→ **Trecho do texto**
------------

Alternativas para desafogar a justiça brasileira

O PÚBLICO pergunta a diversas personalidades brasileiras para onde vai o Brasil. Hoje, o tema é a justiça.

“Muitos processos, poucos juízes, os males do Judiciário são”. Parafraseando Mário de Andrade em Macunaíma[1], essa pode ser a conclusão a que se chega a partir das pesquisas sobre o funcionamento do Poder Judiciário no Brasil.

Os relatórios “Justiça em Números” do Conselho Nacional de Justiça (CNJ) tentam dimensionar o problema. Atualmente, há mais de 92 milhões de processos em andamento no Brasil, o que representa algo como 1 processo para cada 2 habitantes, se considerarmos a população de 202,7 milhões de brasileiros. Na Austrália, há 1 processo para cada 6,4 mil cidadãos.

Tomando-se como base o ano de 1988, quando foi promulgada a Constituição Federal, tem-se que nesses 25 anos o número de processos ajuizados multiplicou-se em mais de 80 vezes. Em 1988, foram movidas 350 mil novas ações; em 2001: 12 milhões; em 2009: 25,3 milhões; em 2011: 26,2 milhões; em 2012: 28,2 milhões.

Ainda que tenha quintuplicado o número de juízes − de 4.900 juízes em 1988, para 20.230 em 2012 – o Judiciário não tem como acompanhar esse ritmo. Em média, o Brasil possui a segunda maior carga de trabalho do mundo (4.616 processos juiz/ano), e tem a maior taxa de congestionamento (70%), o que implica que a cada 100 novos processos entrados, somente 30 terão solução em curto prazo, e 70 ficarão nas prateleiras, mesmo que o país se esforce para ser o terceiro em produtividade, segundo dados de 2008.

------------

→ **Dados**
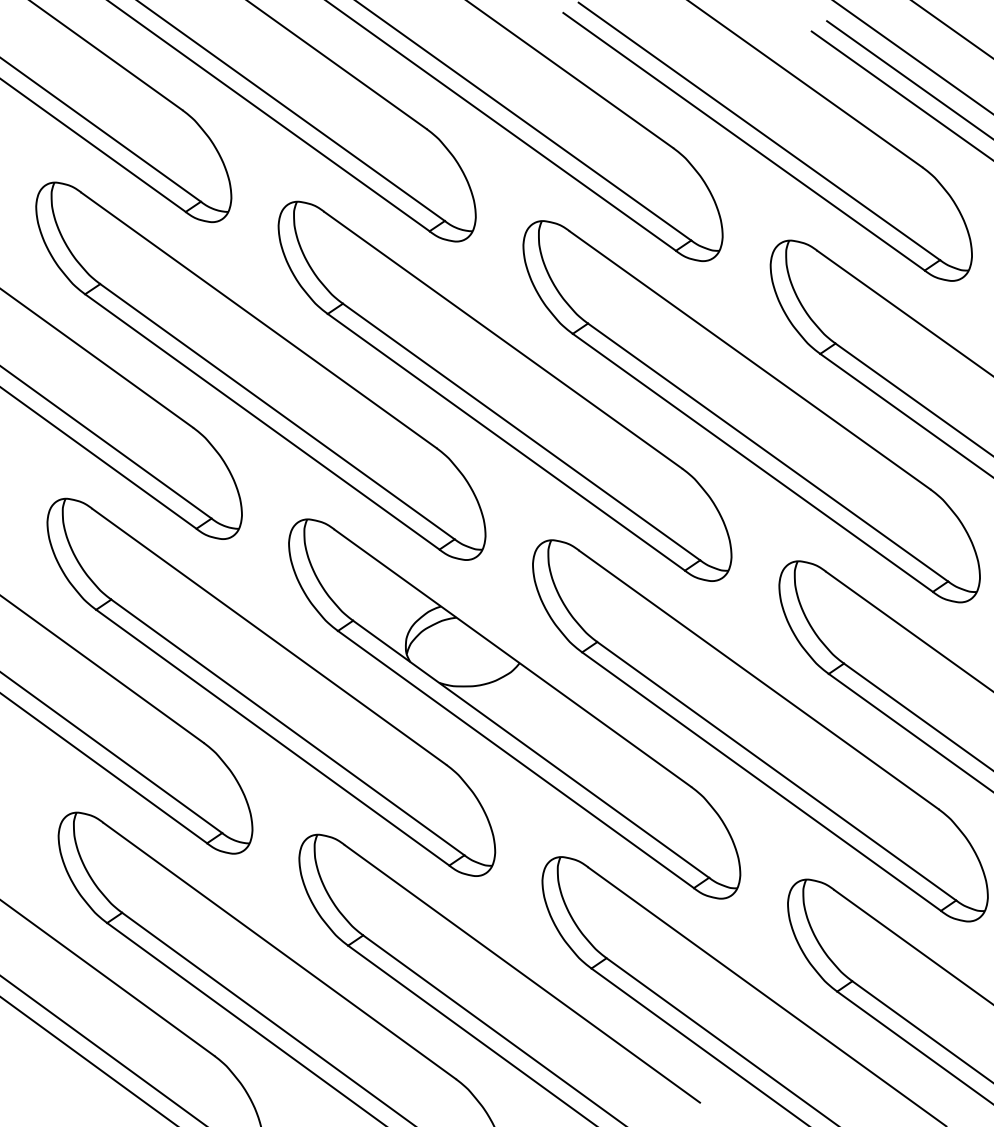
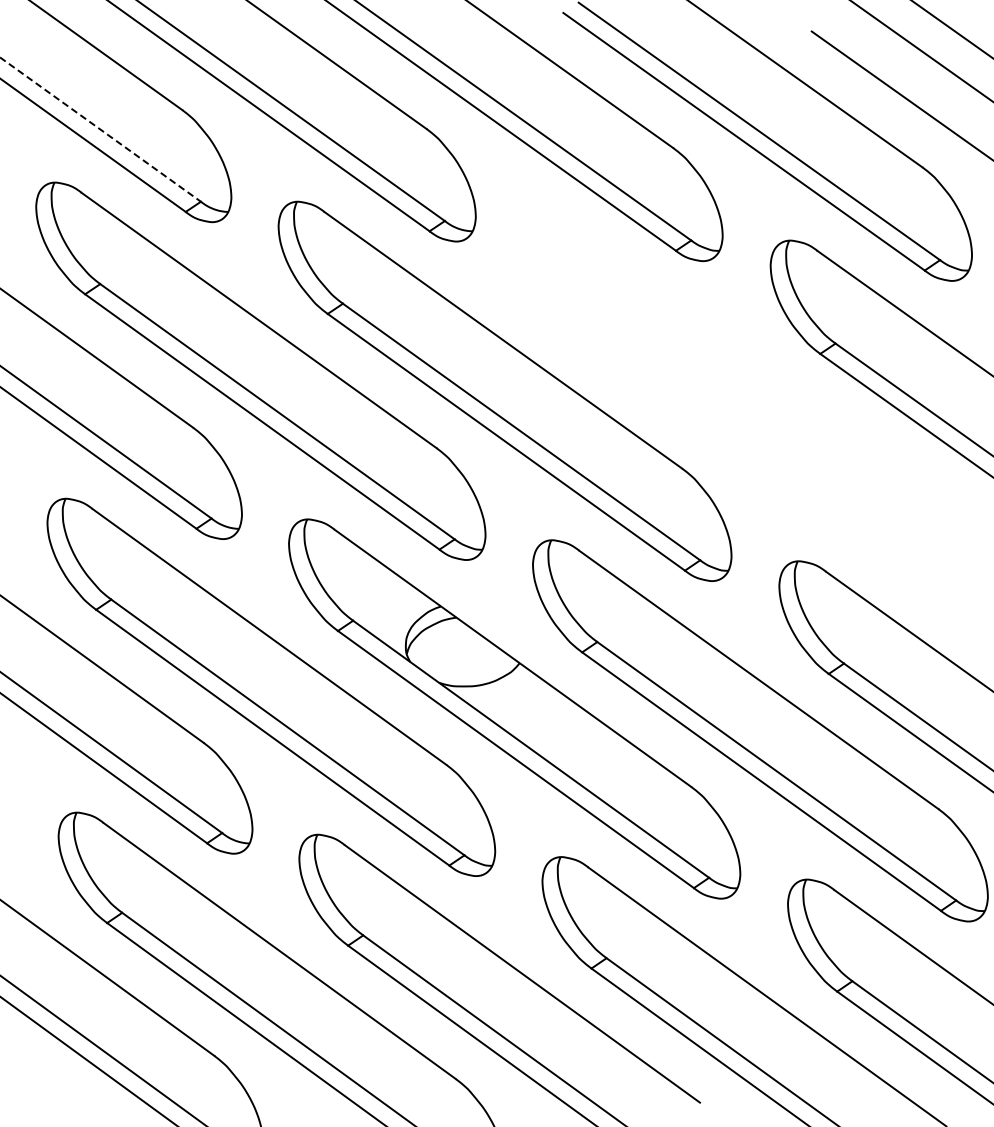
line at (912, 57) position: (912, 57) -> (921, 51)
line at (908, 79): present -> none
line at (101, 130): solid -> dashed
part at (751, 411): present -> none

------------

→ **Instruções**
(a) Responda às perguntas a seguir com base no texto sobre a justiça brasileira.
(i) Quantos processos estão atualmente em andamento no Brasil?
(ii) Quantas novas ações foram movidas em 1988?
(iii) Qual é a taxa de congestionamento do Judiciário brasileiro?
(b) Continue o texto sobre a justiça brasileira a partir do ponto em que ele termina.
A listagem não tem nenhum papel nesta atividade.

→ **Resultados**
(a)
(i) Mais de 92 milhões.
(ii) 350 mil.
(iii) 70%.

(b)
O aumento da litigiosidade na sociedade brasileira parece estar relacionado à ampliação das lutas por direitos com o retorno à democracia. É também o resultado de um mimetismo com a sociedade norte-americana. Não por acaso, o Brasil perde em carga de processos por juiz somente para os Estados Unidos. O estilo “See you in Court” (nos vemos no tribunal) fez com que os brasileiros desaprendessem a resolver os seus conflitos de forma autônoma, como se todas as questões precisassem ser decididas por um juiz. Por sua vez, as muitas possibilidades de recurso no direito processual explicam a demora na conclusão dos casos.

Desde meados dos anos 90 os juizados de pequenas causas, depois transformados em juizados especiais, têm absorvido grande parte dos litígios de menor porte ou menor potencial ofensivo. Mesmo assim, o Judiciário continua abarrotado de processos. Diante da crise, os meios alternativos para solução de conflitos – conciliação, mediação e arbitragem, conhecidos pela sigla MASC – têm surgido como propostas concretas para desafogar o Judiciário e atender à crescente demanda por acesso à justiça.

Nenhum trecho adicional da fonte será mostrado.